Judul : Istanbul, kenangan sebuah kota
Penulis : Orhan Pamuk
Penerjemah : Rahmani Astuti
Penerbit : PT. Serambi Ilmu Semesta
Cetakan : I, edisi baru April 2015
Tebal : 561 hlm
Novel memoar “Istanbul, kenangan sebuah kota” karya Orhan Pamuk dibuka oleh pemandangan Bosphorus dengan kilau airnya. Bosphorus nampaknya memiliki arti tersendiri bagi penulis. Bosphorus yang hampir selalu dibahas pada setiap babnya. Deskripsinya membuat saya bisa membayangkan setiap detailnya. Seakan saya menyaksikan keeksotisannya dan segala misterinya dengan mata kepala sendiri.
“Bosphorus adalah kuncinya, jantung geopolitis dunia, dan inilah sebabnya semua negara di dunia dan pasukan militernya, terutama sekali orang-orang Rusia, ingin menguasai Bosphorus kami yang indah.” Hal 306.
Bukan Haghia Sophia yang sudah melekat tentang Turki khususnya Istanbul. Melainkan dari Bosphorus, Orhan mulai menggambarkan kemurungan kotanya. Reruntuhan Byzantium, Konstatinopel hingga menjelma Istanbul. Ibarat sebuah kota yang galau termasuk dalam peringatan 29 Mei 1453. Pembaca jadi mengetahui jika Orang Barat menyebut tanggal tersebut sebagai Kejatuhan Konstatinopel sementara Orang Timur menamainya dengan Penaklukan Istanbul. Suatu hal yang tidak banyak diketahui orang.
Membaca novel ini saya berhati-hati. Berbeda ketika saya membaca novel pada umumnya, biasanya saya menggunakan teknik membaca cepat. Pada novel peraih nobel sastra ini, seolah-olah saya tidak ingin ketinggalan memori sang penulis. Dari masa kecilnya, orang tuanya, kisah cinta pertamanya, masa pendidikannya degan jurusan arsitektur, dan tentunya sejarah Istanbul.
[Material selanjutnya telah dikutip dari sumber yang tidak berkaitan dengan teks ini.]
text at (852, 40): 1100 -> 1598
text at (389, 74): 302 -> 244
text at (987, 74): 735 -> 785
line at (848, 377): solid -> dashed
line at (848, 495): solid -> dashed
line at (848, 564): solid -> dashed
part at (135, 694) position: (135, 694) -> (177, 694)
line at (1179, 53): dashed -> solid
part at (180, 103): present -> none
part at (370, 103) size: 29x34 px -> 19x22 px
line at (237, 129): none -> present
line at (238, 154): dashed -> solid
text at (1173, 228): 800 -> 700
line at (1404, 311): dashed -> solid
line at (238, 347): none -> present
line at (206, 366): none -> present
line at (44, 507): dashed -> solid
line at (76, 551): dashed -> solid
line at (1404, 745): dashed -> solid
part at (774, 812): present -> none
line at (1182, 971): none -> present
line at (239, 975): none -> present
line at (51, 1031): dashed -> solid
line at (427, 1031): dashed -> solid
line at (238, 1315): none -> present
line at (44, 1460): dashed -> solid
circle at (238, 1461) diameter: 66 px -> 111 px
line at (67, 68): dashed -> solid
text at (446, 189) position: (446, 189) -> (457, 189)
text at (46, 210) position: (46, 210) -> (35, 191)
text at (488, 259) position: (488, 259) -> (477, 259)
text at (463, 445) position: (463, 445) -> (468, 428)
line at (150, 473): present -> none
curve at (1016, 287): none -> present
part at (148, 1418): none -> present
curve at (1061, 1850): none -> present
Hal yang mengganjal dalam proses membaca di antaranya kalimatnya yang panjang-panjang dan karena terjemahan jadi harus membaca secara utuh. Saya berpikir novel ini kekurangan keindahan bahasa, seperti halnya novel terjemahan lainnya. Kadang ada kalimat yang kurang bisa dimengerti.
Penulis kadang membuat kita berpikir dalam menyelami kehidupannya. Seolah-olah kita mengenalnya. Novelnya ditulis tidak dalam kronologis umur Orhan Pamuk tapi meloncat-loncat. Kemudian, keterangan gambar tidak ditulis di bawahnya, tapi terdapat di bagian belakang buku. Jadi, untuk mengetahui foto itu karya siapa harus melihat di bagian tentang foto-foto. Menurut saya tidak efektif waktu. Satu lagi yang mengusik mata, terkait pemenggalan kata mengena-skan di halaman 316.
Overall, isinya sangat bagus. Kata saya, layak sebagai peraih nobel. Dari sini saya bisa mengetahui sejarah Turki yang kehilangan identitasnya. Apakah menjadi negara barat atau timur yang berefek pada warganya. Saya jadi ingat pada tokoh Fatma di novel “99 Cahaya di Langit Eropa” karya Hanum Salsabila Rais. Imigran Turki di Austria.
Saya juga mengenal penulis-penulis Turki yang menginspirasi Orhan termasuk penulis barat yang pernah mengunjungi Istanbul. Di antaranya Theopile Gautier, Yahya Kemal, dan Tanpynar. Penulis yang melukiskan pemandangan ke dalam kata-kata. Lalu, Ahmet Rasim, penulis besar Istanbul yang mempunyai ciri khas penggambaran detail sehari-hari dalam ceritanya.
Novel yang menggugah semangat saya menulis. Tentunya juga menjadikan Istanbul masuk waiting list daftar negara yang harus dikunjungi. Amiinn… 🙂
Paling suka dengan kalimat penutup novelnya. “Aku tidak ingin menjadi pelukis,” ujarku. “Aku akan menjadi penulis.” -hal 550.